<<<<

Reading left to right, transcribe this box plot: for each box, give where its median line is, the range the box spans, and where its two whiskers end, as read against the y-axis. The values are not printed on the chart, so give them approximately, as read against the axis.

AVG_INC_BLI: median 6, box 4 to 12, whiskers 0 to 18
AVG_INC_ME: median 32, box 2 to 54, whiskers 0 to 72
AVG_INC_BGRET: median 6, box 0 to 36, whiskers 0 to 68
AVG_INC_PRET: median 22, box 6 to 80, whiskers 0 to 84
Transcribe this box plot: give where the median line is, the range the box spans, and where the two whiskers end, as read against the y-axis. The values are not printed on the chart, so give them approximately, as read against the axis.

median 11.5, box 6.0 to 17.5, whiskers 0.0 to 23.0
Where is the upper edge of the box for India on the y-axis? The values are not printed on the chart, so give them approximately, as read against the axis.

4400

>>>>

Can you reproduce every one of the records above word for word, keeping their order and line breaks?

Reading left to right, transcribe this box plot: for each box, give where its median line is, the range the box spans, and where its two whiskers end, as read against the y-axis. The values are not printed on the chart, so give them approximately, as read against the axis.

AVG_INC_BLI: median 6, box 4 to 12, whiskers 0 to 18
AVG_INC_ME: median 32, box 2 to 54, whiskers 0 to 72
AVG_INC_BGRET: median 6, box 0 to 36, whiskers 0 to 68
AVG_INC_PRET: median 22, box 6 to 80, whiskers 0 to 84
Transcribe this box plot: give where the median line is, the range the box spans, and where the two whiskers end, as read against the y-axis. The values are not printed on the chart, so give them approximately, as read against the axis.

median 11.5, box 6.0 to 17.5, whiskers 0.0 to 23.0
Where is the upper edge of the box for India on the y-axis? The values are not printed on the chart, so give them approximately, as read against the axis.

4400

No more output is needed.